First, we’re lucky, really lucky, to have it. Not just because it’s a good thing that we have a First Amendment, although of course it is, but because we came so perilously close to not having it at all. It’s worth recalling that the states that met in Philadelphia in 1789 to draft a Constitution unanimously voted not to have a bill of rights at all. Why, Alexander Hamilton wrote in Federalist 84, “declare that things should not be done which there is no power to do”? “Why,” he asked, “should it be said that liberty of the press should not be restrained when no power is given by which such restrictions may be imposed?” Only the unyielding position by Jefferson and others that, in Jefferson’s words, “a bill of rights is what the people are entitled to against every government on earth” led to the adoption of any bill of rights, let alone one with a First Amendment.
Second, for all of its 18th century lineage, the First Amendment may be best understood – I know Justice Scalia would not approve – as a 20th century, even second half of the 20th century, document.

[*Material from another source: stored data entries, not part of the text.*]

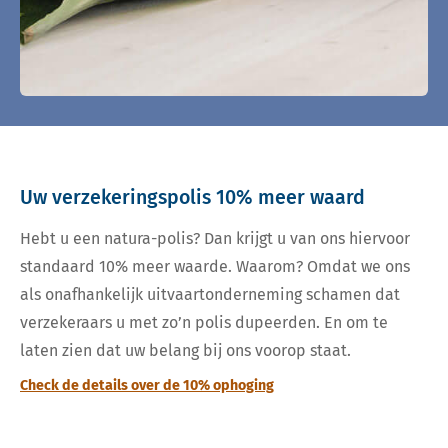
Uw verzekeringspolis 10% meer waard
Hebt u een natura-polis? Dan krijgt u van ons hiervoor
standaard 10% meer waarde. Waarom? Omdat we ons
als onafhankelijk uitvaartonderneming schamen dat
verzekeraars u met zo’n polis dupeerden. En om te
laten zien dat uw belang bij ons voorop staat.
Check de details over de 10% ophoging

It wasn’t seriously cited in any number of Supreme Court opinions as a bulwark against government overreach until the enduring Holmes and Brandeis opinions (often in dissent) in the 1920’s; it wasn’t applied to the states until the 1920’s; and the first federal law held to be unconstitutional based on the First Amendment did not occur until 1965.
Third, the First Amendment is negative in nature. It says “Congress shall make no law” on purpose. It doesn’t promise freedom of the press; it promises that the government will not abridge it. That leaves lots of room for interpretation. But it does not permit the conclusion – sorry about this, Justice Breyer – that “first and foremost, the First Amendment seeks to facilitate self-government” by “encouraging the exchange of information and ideas which are necessary for citizens themselves to shape “public opinion” No.

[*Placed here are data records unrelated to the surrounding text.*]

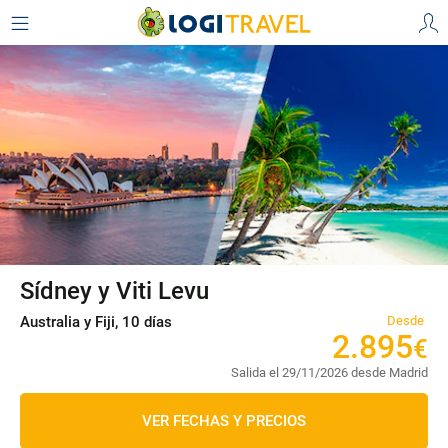
Sídney y Viti Levu
Australia y Fiji, 10 días
Desde
2
.
895
€
Salida el 29/11/2026 desde Madrid
VER FECHAS Y PRECIOS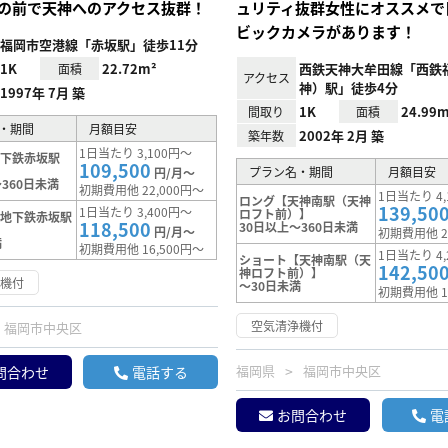
の前で天神へのアクセス抜群！
ュリティ抜群女性にオススメで
ビックカメラがあります！
福岡市空港線「赤坂駅」徒歩11分
1K
22.72m²
西鉄天神大牟田線「西鉄
面積
アクセス
神）駅」徒歩4分
1997年 7月 築
1K
24.99m
間取り
面積
・期間
月額目安
2002年 2月 築
築年数
1日当たり 3,100円～
地下鉄赤坂駅
109,500
プラン名・期間
月額目安
円/月～
360日未満
初期費用他 22,000円～
1日当たり 4,
ロング【天神南駅（天神
139,50
1日当たり 3,400円～
ロフト前）】
【地下鉄赤坂駅
118,500
30日以上～360日未満
円/月～
初期費用他 2
満
初期費用他 16,500円～
1日当たり 4,
ショート【天神南駅（天
142,50
神ロフト前）】
浄機付
～30日未満
初期費用他 1
空気清浄機付
福岡市中央区
福岡県
福岡市中央区
問合わせ
電話する
お問合わせ
電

The First Amendment certainly facilitates self-government. It certainly helps in the shaping of public opinion. But first and foremost, it does so by putting free speech and free press, as Madison put it, “beyond the reach of this Government.”

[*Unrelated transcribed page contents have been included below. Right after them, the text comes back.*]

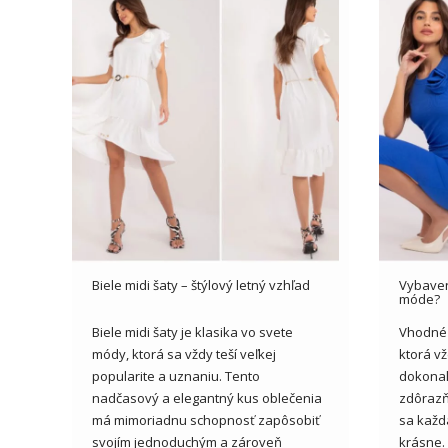
Biele midi šaty – štýlový letný vzhľad
Vybaven
móde?
Biele midi šaty je klasika vo svete
Vhodné 
módy, ktorá sa vždy teší veľkej
ktorá vž
popularite a uznaniu. Tento
dokonal
nadčasový a elegantný kus oblečenia
zdôrazň
má mimoriadnu schopnosť zapôsobiť
sa každ
svojím jednoduchým a zároveň
krásne.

Over half a century ago, the essayist Norman Cousins put it this way: It is not “that democracy lacks affirmative values. The affirmative values are many and varied, but they all rest on a solid bedrock of restraints upon government.”
Fourth, any bill of rights and any First Amendment is only meaningful if the government it purports to limit is prepared to obey it – to treat it as binding law. Consider this alternative to the First Amendment: “Citizens are guaranteed freedom of speech, of the press, of assembly, demonstration and of association.” Not bad, right? But that’s to be found in Article 67 of the Constitution of North Korea, one of the world’s truly despotic, murderous and freedom-destroying nations. Its asserted protection of free speech is a lie, nothing less, since, it is rooted neither in any concept of law, let alone individual liberty.
To return to my beginning: We are a lucky people in so many ways. I am lucky and so are you to have attended this great institution. And we’re all lucky to live in a nation in which freedom of speech is so rightly revered.